However, I recently had an email from my youngest daughter, who currently resides on the island of Okinawa, Japan, telling me that my flowers were "pretty" but she would really like to have more "stories." That comment reminded me of why I started a blog in the first place. Forgive me, I quote myself from Post #1:
"It's the discovery of those other sites which has encouraged me to begin my own journal of remembrances. At age 73, I am still blessed to have a good memory that, at present, goes back quite a long way. I decided that while I still have that capacity, I'll jot down a few random remembrances of my life, along with some current happenings. Fear not! I'm not going to post a chronological listing of all my life's events. Some are best forgotten, anyway!
So...I've done a bit of soul-searching during the recent blog-dry period. I have accepted the reality that I will never, ever, ever, take as beautiful and beautifully composed photographs as Kate, Abe, David, Hilary, Klaus, Mojo, the East Gwillimbury WOW, and myriad other wonderful photographers, nor will I ever be able to put into words and share the deep, heartfelt and beautifully expressed thoughts of Janine, Ruth, Jeannelle, and countless others, nor be as witty, funny and clever as rhymeswithplague (who is also erudite), Arkansas Patti, and Flurrious, nor write poetry like Jinksy. (Note: most of the myriad 'others' have links in the sidebar of my blog.)
Therefore, I am taking cowardly refuge in something I know I can do better than any of the above mentioned -- to write the remembrances of my life, since no one else has lived my life, and no one else can report my memories. Whether or not they are written "excellently" is of little import. They will be what they will be.
How strange! I think that's what I intended to do in the first place! How easily I was led astray!
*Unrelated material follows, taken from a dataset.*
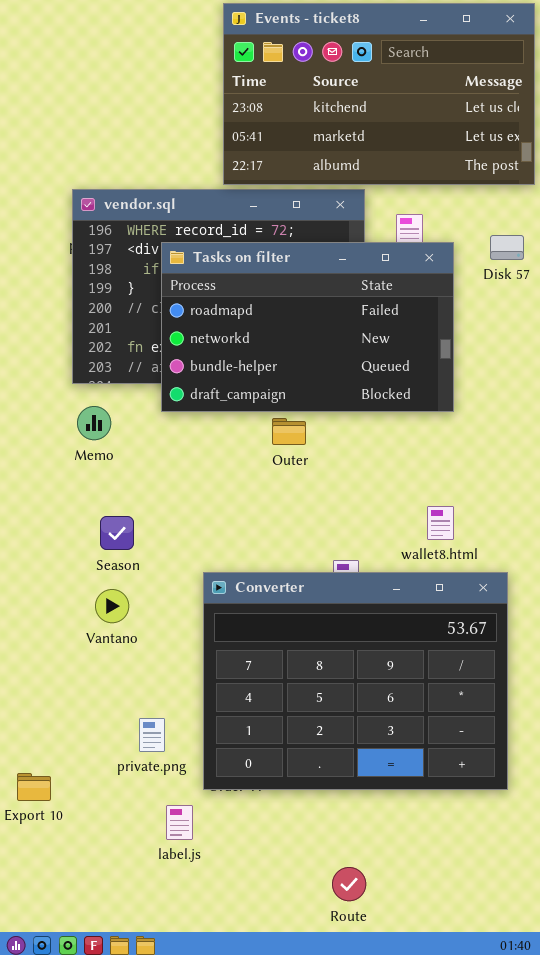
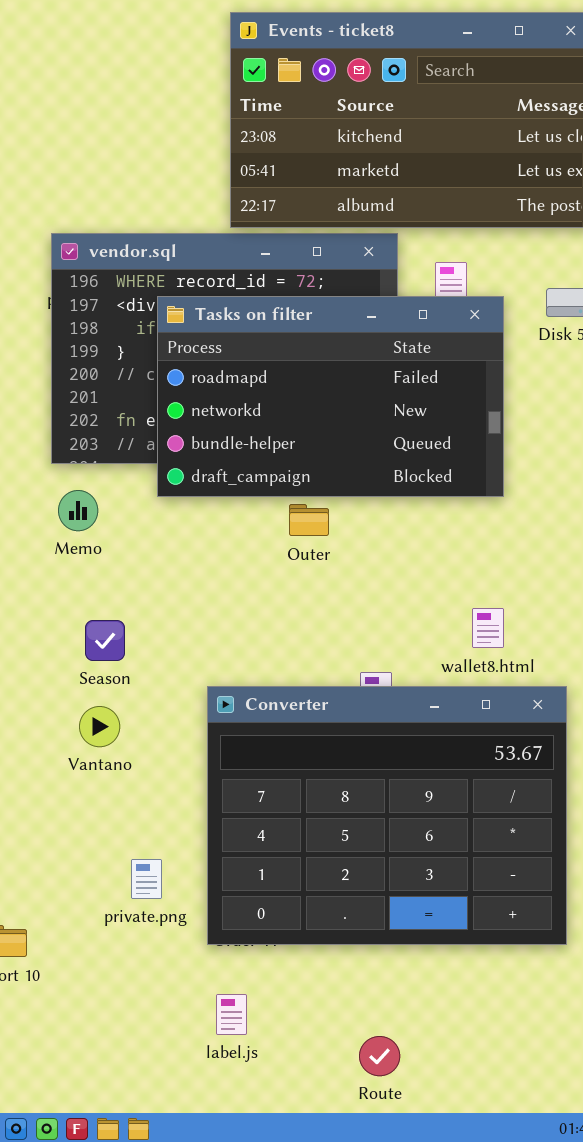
label.js: [166,805,193,840] -> [216,994,247,1035], moved

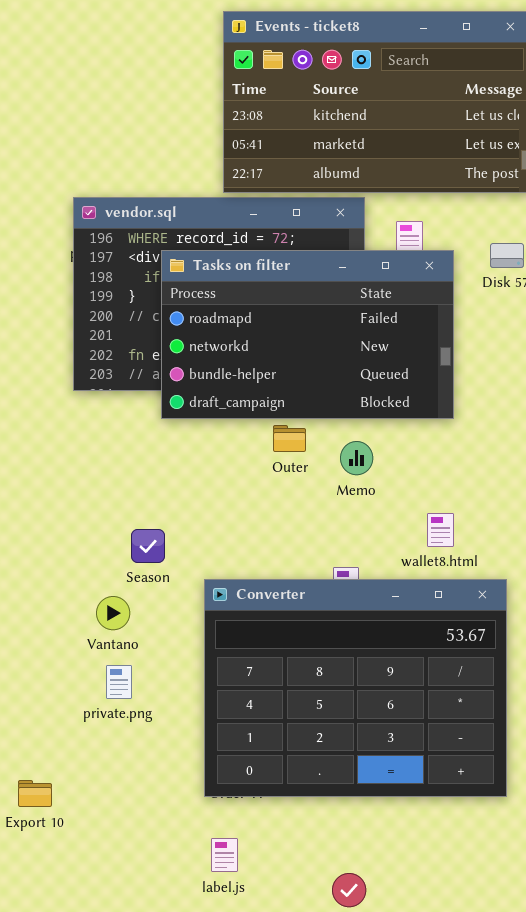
Memo: [58,490,98,531] -> [340,441,373,475], moved
Season: [85,620,125,661] -> [131,529,165,563], moved
private.png: [131,859,162,899] -> [106,665,132,699], moved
Oh, I'll still post some flower and other photos, but I'll (try to) save those for Today's Flowers on Sundays.
I'll close this post with one very recent memory: I distinctly recall having called the refrigerator repairman before noon yesterday. He assured me that he could have my problem fixed before the day was out, but he would have to pick up some parts in Little Rock. At 5:30 I called to remind him that I needed to leave for my mid-week church service. I distinctly remember that he said he would be here at 10:00 a.m. this morning. My clock says it's almost eleven, and I haven't heard from him. Am I losing my memory?
Tomorrow, Lord willing, a story.
P.S. The repairman just called. He's on his way. Guess my mind wasn't playing tricks, after all.
ADDENDUM: He came, he stayed, he fixed it and it set me back $160.00 (notwithstanding the "senior discount." Oh, well!